Problem requirements
Collect each line in the entries below that contains the string "label", treating uppercase and lowercase as distinct.

## start Rows

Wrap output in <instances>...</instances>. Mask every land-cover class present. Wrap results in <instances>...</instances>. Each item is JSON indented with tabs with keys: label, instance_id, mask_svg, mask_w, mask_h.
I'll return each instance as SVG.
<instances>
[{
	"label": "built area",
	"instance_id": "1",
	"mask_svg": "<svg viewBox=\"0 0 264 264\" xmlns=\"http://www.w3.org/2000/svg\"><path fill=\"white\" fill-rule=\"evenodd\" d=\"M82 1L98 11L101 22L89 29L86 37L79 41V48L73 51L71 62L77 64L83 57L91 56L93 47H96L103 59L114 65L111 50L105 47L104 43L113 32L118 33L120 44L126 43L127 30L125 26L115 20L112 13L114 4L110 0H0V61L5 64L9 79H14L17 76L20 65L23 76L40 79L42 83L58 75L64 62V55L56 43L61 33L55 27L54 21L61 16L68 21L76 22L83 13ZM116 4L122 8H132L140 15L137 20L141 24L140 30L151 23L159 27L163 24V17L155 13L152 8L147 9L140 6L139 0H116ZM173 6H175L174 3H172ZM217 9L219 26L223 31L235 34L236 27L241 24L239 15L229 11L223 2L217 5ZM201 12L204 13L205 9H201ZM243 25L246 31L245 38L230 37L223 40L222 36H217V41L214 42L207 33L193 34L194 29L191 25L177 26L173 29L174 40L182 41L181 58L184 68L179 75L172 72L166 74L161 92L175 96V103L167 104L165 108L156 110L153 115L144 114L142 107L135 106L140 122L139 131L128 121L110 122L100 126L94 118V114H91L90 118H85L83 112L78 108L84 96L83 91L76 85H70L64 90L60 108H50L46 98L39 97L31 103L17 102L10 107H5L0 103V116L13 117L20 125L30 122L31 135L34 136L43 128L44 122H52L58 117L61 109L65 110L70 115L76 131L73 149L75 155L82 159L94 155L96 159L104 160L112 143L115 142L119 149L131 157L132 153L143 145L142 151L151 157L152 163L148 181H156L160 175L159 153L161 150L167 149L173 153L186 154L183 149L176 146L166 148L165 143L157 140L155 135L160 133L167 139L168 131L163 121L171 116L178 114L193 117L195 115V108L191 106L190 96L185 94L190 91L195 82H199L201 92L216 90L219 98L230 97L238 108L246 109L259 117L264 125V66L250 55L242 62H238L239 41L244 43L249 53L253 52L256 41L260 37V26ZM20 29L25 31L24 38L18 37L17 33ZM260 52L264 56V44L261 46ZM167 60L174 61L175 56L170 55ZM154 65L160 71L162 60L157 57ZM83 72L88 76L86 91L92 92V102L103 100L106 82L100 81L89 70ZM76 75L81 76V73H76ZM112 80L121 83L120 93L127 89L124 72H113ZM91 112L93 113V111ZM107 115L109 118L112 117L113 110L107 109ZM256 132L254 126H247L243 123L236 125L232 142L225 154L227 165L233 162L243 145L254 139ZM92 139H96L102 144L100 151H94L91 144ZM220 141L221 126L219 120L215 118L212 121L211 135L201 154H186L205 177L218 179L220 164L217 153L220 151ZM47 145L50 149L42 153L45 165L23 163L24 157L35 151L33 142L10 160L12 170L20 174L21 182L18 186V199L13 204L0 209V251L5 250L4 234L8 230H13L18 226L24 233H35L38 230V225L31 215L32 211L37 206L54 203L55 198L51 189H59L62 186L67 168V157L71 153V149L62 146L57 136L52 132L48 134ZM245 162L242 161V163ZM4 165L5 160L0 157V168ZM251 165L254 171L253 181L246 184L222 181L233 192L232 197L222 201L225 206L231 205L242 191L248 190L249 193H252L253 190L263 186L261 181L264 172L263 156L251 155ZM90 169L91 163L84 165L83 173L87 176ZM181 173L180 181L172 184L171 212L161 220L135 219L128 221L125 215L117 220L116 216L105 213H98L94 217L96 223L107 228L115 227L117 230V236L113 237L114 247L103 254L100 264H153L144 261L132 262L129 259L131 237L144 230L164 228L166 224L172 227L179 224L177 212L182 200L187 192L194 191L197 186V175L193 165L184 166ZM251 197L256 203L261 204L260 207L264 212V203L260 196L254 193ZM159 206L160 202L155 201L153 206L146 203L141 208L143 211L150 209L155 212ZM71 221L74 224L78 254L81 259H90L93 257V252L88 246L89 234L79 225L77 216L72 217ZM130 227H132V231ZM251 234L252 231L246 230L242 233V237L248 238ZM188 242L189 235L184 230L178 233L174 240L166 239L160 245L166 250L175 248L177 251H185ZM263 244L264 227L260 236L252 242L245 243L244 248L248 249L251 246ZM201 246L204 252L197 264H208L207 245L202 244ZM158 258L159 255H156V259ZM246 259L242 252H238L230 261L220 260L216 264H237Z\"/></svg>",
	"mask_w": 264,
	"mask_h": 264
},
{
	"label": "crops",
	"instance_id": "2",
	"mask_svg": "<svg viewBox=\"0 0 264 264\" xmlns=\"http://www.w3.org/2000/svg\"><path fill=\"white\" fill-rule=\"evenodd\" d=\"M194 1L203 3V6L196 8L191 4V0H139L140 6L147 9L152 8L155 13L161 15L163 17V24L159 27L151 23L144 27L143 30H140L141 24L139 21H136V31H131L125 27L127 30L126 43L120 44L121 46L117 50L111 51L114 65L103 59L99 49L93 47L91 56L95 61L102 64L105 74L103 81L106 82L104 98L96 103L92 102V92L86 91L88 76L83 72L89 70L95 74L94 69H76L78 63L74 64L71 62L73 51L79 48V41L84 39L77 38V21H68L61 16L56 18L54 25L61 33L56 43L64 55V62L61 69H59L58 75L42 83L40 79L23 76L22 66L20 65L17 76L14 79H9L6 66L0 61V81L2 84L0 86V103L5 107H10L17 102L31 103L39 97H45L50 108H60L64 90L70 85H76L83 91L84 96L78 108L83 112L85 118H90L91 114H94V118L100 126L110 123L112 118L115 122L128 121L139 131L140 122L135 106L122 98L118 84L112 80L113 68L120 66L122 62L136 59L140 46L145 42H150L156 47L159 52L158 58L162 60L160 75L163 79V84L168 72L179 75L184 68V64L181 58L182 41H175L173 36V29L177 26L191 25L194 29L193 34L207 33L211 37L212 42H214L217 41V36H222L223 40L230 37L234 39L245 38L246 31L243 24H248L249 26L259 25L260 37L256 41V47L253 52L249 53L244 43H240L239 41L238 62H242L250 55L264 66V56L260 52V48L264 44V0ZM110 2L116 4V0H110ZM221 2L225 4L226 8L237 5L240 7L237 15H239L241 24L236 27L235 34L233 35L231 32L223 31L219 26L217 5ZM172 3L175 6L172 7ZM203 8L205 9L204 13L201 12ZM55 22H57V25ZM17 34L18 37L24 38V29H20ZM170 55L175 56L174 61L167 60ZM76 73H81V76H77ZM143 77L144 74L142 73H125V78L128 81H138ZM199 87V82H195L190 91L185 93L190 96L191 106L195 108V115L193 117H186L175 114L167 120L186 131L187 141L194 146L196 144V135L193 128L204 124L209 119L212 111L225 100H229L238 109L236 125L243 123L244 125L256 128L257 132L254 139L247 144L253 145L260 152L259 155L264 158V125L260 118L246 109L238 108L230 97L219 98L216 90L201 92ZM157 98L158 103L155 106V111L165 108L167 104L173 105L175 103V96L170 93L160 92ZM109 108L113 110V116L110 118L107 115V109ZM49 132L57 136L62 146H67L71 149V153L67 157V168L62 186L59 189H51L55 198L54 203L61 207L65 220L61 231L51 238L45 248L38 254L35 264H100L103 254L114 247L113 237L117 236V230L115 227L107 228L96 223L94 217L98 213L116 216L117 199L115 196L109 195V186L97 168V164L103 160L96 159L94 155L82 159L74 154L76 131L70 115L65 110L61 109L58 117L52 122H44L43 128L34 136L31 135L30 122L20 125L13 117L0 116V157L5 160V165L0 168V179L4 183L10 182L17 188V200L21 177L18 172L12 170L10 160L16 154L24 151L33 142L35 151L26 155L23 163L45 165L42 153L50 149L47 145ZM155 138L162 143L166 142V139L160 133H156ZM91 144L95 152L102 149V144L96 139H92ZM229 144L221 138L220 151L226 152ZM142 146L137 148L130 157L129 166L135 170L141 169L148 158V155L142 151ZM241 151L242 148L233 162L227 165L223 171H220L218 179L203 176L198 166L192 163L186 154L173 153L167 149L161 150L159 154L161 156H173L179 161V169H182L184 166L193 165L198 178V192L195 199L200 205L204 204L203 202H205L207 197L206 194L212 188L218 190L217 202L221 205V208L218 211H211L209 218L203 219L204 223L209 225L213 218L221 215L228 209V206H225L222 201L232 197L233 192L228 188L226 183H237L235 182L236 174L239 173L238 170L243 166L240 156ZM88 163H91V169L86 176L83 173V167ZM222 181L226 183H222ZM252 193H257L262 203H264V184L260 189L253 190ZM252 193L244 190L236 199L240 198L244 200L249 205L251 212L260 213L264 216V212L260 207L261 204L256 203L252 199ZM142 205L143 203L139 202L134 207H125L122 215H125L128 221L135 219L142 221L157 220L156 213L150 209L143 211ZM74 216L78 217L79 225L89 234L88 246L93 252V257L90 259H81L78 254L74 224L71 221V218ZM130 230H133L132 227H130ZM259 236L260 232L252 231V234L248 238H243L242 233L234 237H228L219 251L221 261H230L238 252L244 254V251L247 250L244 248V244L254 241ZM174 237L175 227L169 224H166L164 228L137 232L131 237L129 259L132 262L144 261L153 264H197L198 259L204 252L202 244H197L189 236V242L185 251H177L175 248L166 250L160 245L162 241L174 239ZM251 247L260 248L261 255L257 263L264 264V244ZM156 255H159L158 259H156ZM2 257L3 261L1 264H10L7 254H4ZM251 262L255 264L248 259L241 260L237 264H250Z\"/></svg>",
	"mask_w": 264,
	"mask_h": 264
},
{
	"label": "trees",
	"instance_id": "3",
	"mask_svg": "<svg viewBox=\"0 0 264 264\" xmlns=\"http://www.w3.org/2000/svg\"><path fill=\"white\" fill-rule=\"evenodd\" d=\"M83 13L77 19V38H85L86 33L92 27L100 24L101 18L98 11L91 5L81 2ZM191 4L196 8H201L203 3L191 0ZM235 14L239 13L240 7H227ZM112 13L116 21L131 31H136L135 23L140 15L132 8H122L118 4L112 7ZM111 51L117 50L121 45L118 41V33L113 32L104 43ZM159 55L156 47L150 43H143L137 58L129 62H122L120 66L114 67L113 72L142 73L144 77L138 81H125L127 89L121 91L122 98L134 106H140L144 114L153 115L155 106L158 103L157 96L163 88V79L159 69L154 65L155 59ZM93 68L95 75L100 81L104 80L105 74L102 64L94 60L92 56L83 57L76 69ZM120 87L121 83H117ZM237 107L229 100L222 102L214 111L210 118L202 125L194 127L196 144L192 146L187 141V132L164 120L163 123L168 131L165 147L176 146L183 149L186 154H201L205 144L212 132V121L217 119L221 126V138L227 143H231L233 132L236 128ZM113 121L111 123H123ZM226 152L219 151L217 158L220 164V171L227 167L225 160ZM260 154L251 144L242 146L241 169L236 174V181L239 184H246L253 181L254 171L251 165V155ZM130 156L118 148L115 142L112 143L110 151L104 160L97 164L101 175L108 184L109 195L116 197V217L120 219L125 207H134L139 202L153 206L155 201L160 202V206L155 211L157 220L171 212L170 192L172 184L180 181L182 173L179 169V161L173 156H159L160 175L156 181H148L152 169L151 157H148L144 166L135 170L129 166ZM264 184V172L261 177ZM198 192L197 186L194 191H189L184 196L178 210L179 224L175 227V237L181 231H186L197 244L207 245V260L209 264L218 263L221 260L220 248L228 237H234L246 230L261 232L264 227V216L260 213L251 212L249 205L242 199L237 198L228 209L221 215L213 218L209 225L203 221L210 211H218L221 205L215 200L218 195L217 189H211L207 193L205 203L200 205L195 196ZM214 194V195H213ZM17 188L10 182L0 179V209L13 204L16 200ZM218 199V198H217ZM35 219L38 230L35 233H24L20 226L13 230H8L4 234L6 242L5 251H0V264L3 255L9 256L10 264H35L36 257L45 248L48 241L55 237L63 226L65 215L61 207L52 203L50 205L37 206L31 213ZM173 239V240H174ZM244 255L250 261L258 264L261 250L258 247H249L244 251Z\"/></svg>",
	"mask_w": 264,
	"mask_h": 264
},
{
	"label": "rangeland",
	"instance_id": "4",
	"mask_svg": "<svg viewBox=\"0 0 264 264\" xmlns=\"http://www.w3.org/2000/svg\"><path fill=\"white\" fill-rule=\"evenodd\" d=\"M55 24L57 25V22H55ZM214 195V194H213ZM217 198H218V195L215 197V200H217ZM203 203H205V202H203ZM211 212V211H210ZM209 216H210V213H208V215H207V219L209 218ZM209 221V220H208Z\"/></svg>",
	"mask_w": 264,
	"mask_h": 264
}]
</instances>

## end Rows

Reply to the exercise
Wrap output in <instances>...</instances>. Mask every land-cover class present. Wrap results in <instances>...</instances>. Each item is JSON indented with tabs with keys: label, instance_id, mask_svg, mask_w, mask_h.
	"label": "built area",
	"label": "crops",
	"label": "trees",
	"label": "rangeland",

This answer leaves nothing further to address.